** EXTRACTED ENTRIES follows **

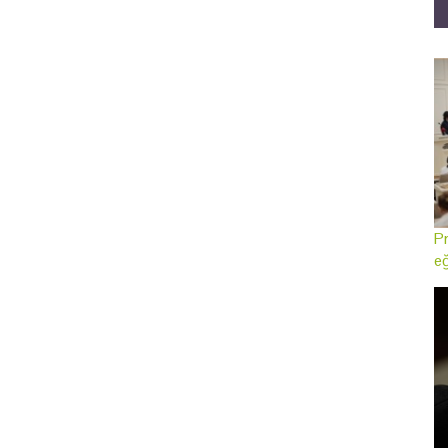
Pr
eğ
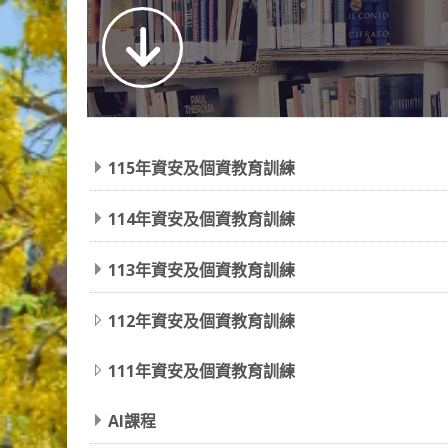
115年資安及個資教育訓練
114年資安及個資教育訓練
113年資安及個資教育訓練
112年資安及個資教育訓練
111年資安及個資教育訓練
AI課程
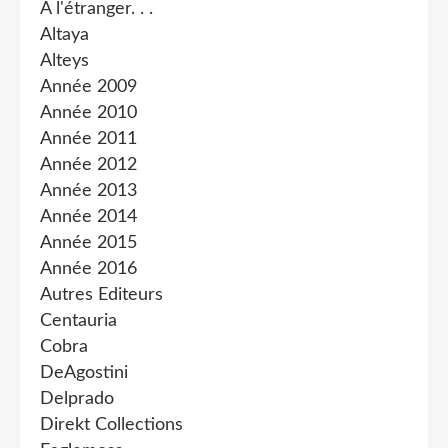
A l'étranger. . .
Altaya
Alteys
Année 2009
Année 2010
Année 2011
Année 2012
Année 2013
Année 2014
Année 2015
Année 2016
Autres Editeurs
Centauria
Cobra
DeAgostini
Delprado
Direkt Collections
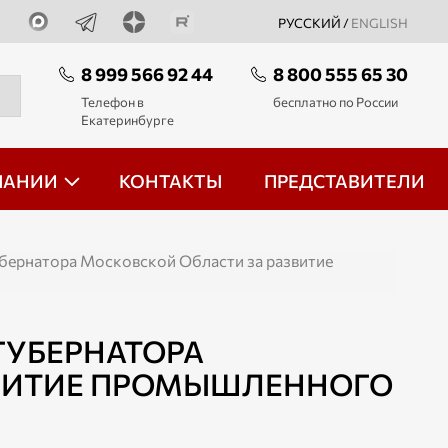
РУССКИЙ /
ENGLISH
8 999 566 92 44
8 800 555 65 30
Телефон в
бесплатно по России
Екатеринбурге
ПАНИИ
КОНТАКТЫ
ПРЕДСТАВИТЕЛИ
убернатора Московской Области за развитие
ГУБЕРНАТОРА
ЗВИТИЕ ПРОМЫШЛЕННОГО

** End of EXTRACTED ENTRIES **

### [TASK TO CARRY OUT]
Print the listing exactly, but skip its pictures.

### [ANSWER BELOW]
Pr
eğ
115年資安及個資教育訓練
114年資安及個資教育訓練
113年資安及個資教育訓練
112年資安及個資教育訓練
111年資安及個資教育訓練
AI課程
A l'étranger. . .
Altaya
Alteys
Année 2009
Année 2010
Année 2011
Année 2012
Année 2013
Année 2014
Année 2015
Année 2016
Autres Editeurs
Centauria
Cobra
DeAgostini
Delprado
Direkt Collections
РУССКИЙ /
ENGLISH
8 999 566 92 44
8 800 555 65 30
Телефон в
бесплатно по России
Екатеринбурге
ПАНИИ
КОНТАКТЫ
ПРЕДСТАВИТЕЛИ
убернатора Московской Области за развитие
ГУБЕРНАТОРА
ЗВИТИЕ ПРОМЫШЛЕННОГО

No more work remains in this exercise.